§ Data to process:
======
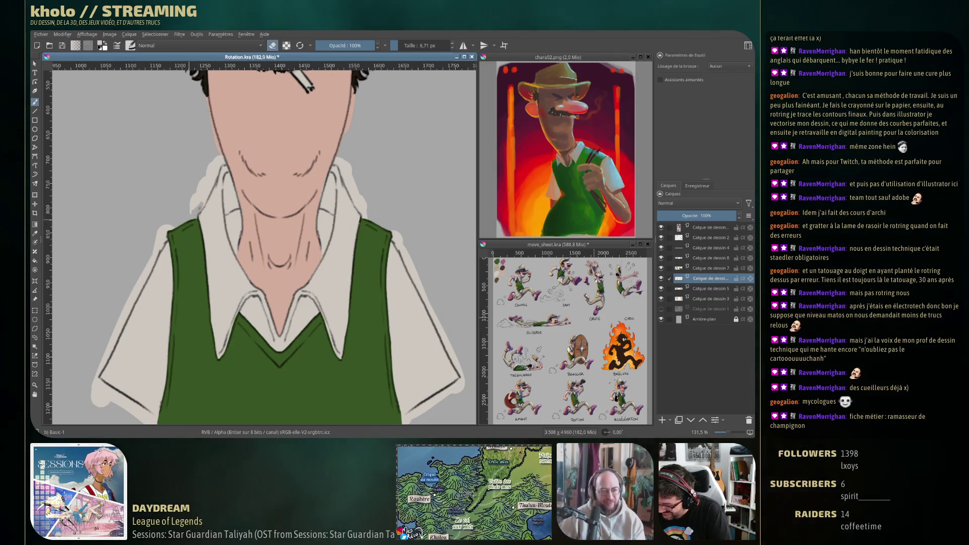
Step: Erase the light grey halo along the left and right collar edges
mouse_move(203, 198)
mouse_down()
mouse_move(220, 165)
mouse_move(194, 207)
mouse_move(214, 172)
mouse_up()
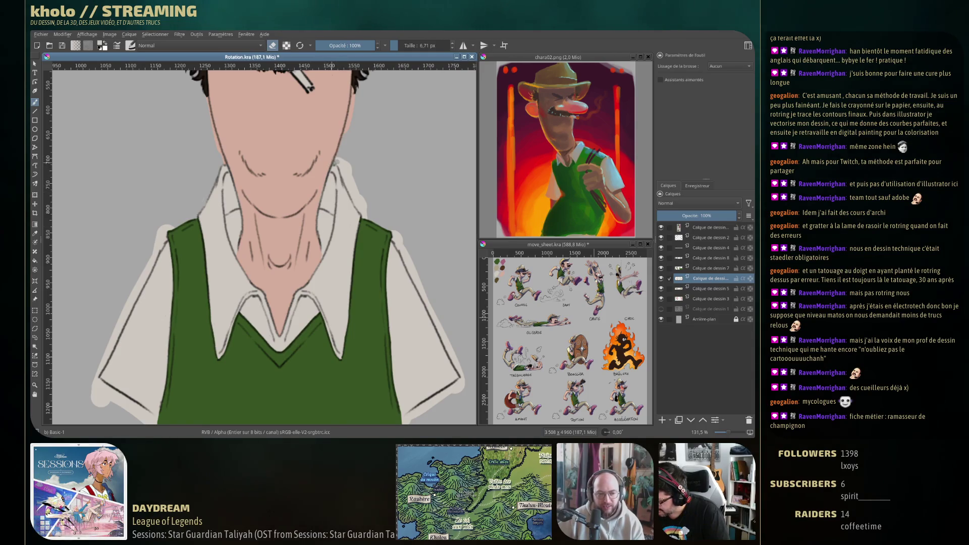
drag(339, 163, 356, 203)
======
I would like an exact copy of the lines from the one holding "mouse_down()" through the last line of the entries above, with the pictures left out.

mouse_down()
mouse_move(220, 165)
mouse_move(194, 207)
mouse_move(214, 172)
mouse_up()
drag(339, 163, 356, 203)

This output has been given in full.